This climbs the right bolted line on the face to the right of the waterfall. Clip your 1st bolt and make the crux move. The climbing eases a bit the rest of the way.
Protection
2 bolts at the top for the anchors. 4 draws are needed.
By Andrew Gram Administrator From: Denver, CO Jun 16, 2005
This route is probably easier than the 5.7 just to its left because the start isn't quite as hard. Hard to rate these things though because they get so much easier past the first bolt.
By Jason Billings From: Draper, UT Oct 10, 2005 rating: 5.8+
I disagree this route is not easier than the Flee Flicker the 5.7 to the left. I thought the start of this was very slick. I would recommend stick clipping the first draw. I found it difficult to get a secure stance from which to clip the first draw. Fall while clipping the first draw and you'll wind upside down on the boulder below. I agree that once you get out of the initial slick stuff climb does become much easier.

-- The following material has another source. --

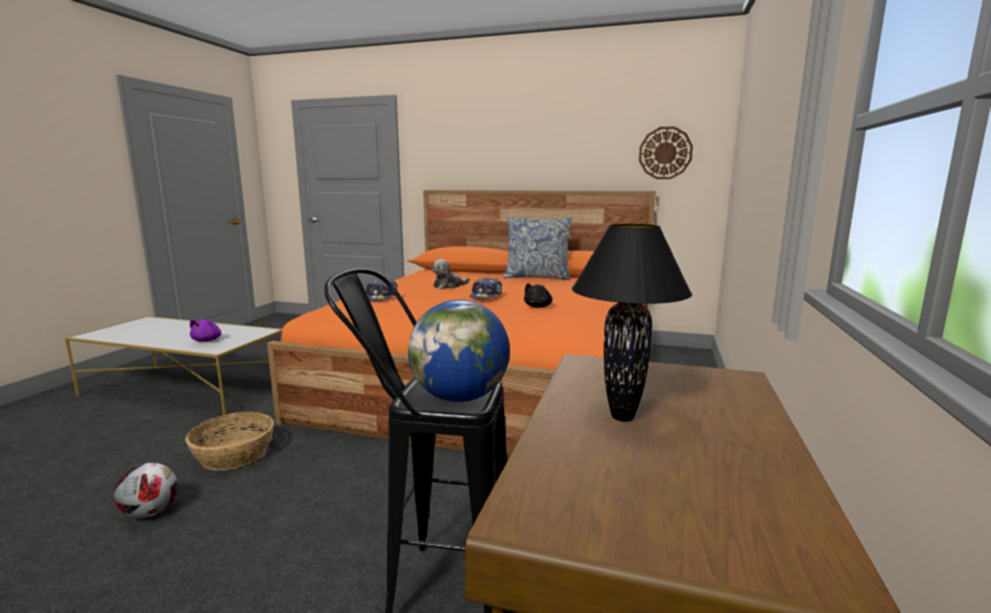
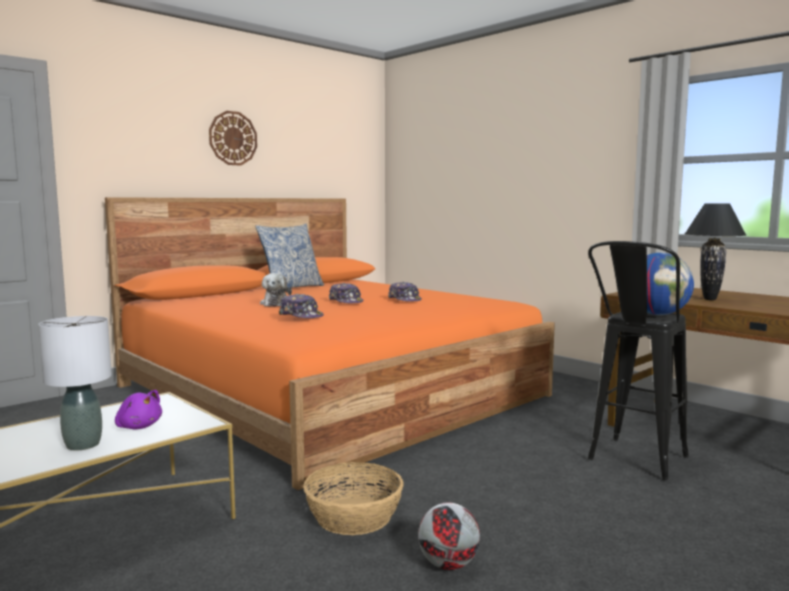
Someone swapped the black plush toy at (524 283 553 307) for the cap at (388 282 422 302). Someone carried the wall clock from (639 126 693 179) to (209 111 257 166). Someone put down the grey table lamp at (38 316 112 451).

By Rebecca Airmet From: Salt Lake City, UT Aug 15, 2006 rating: 5.8+ PG13
Am I the only one that thinks the mantle thing above the third bolt is at least kind of hard? Or am I doing it wrong? I use the big slopey chalk-covered holds about a foot and a half above the bolt, bringinng weight onto the left foot on the chickenhead just at the bolt...
By chrisnsmith From: Salt Lake City, UT Aug 6, 2007 rating: 5.8+
Rebecca, I agree. I thought the mantle at the third bolt was the hardest move. It sounds like I'm doing it the same way you are (really committing with my left foot).